More than 800 of the exempted tanks are located in zones of critical concern, which are areas along waterways closest to surface water intakes. Because of their proximity to the water intake, these tanks are also more likely to contaminate drinking water in the event of a leak or spill.
“All this bill does is it corrects the overreaction,” said Sen. Chris Rose, R-Monongalia, during his remarks on the Senate floor on Friday. He stated that the industry responsible for the 2014 chemical spill would continue to be regulated under the existing tank standards.
“This bill will do nothing to harm our fresh water sources, but what it will do is help our industry have some regulatory burden took off of them because they have enough to deal with from the federal government already,” said Rose, who is the chair of the Senate Energy Committee.

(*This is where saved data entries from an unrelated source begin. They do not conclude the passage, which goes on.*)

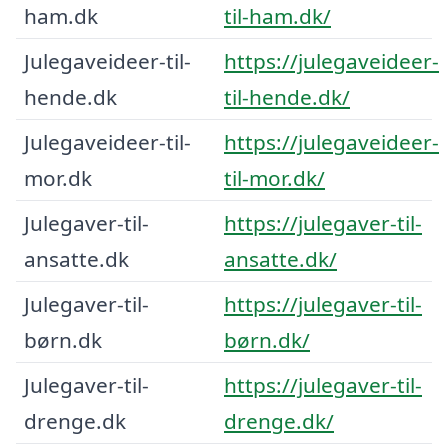
ham.dk
til-ham.dk/
Julegaveideer-til-
https://julegaveideer-
hende.dk
til-hende.dk/
Julegaveideer-til-
https://julegaveideer-
mor.dk
til-mor.dk/
Julegaver-til-
https://julegaver-til-
ansatte.dk
ansatte.dk/
Julegaver-til-
https://julegaver-til-
børn.dk
børn.dk/
Julegaver-til-
https://julegaver-til-
drenge.dk
drenge.dk/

Last week, DEP Deputy Secretary Scott Mandirola told the Senate Energy Committee that the tanks that would be exempted under the proposed legislation accounted for 38% of confirmed leaks over the previous three years.
While environmental and advocacy groups have opposed any rollback to the original 2014 act, this latest effort has sparked particular outrage over its proposed exemptions for tanks in the zone of critical concern, especially given previous legislatures’ tendency to maintain those protections despite similar efforts.
“Here we are in 2025 with a legislature that is willing to gut the entire bill,” Clay County resident Angie Rosser told a crowd of about a dozen people during an unofficial public hearing in front of the House chamber organized by several environmental and advocacy groups opposed to the bill.
Rosser, the former executive director of West Virginia Rivers, added, “If we’re exempting tanks in critical concern zones, we might as well not have an Aboveground Storage Tank Act at all because it’s a shell. This is a ruse. There is almost nothing left that people are keeping an eye on.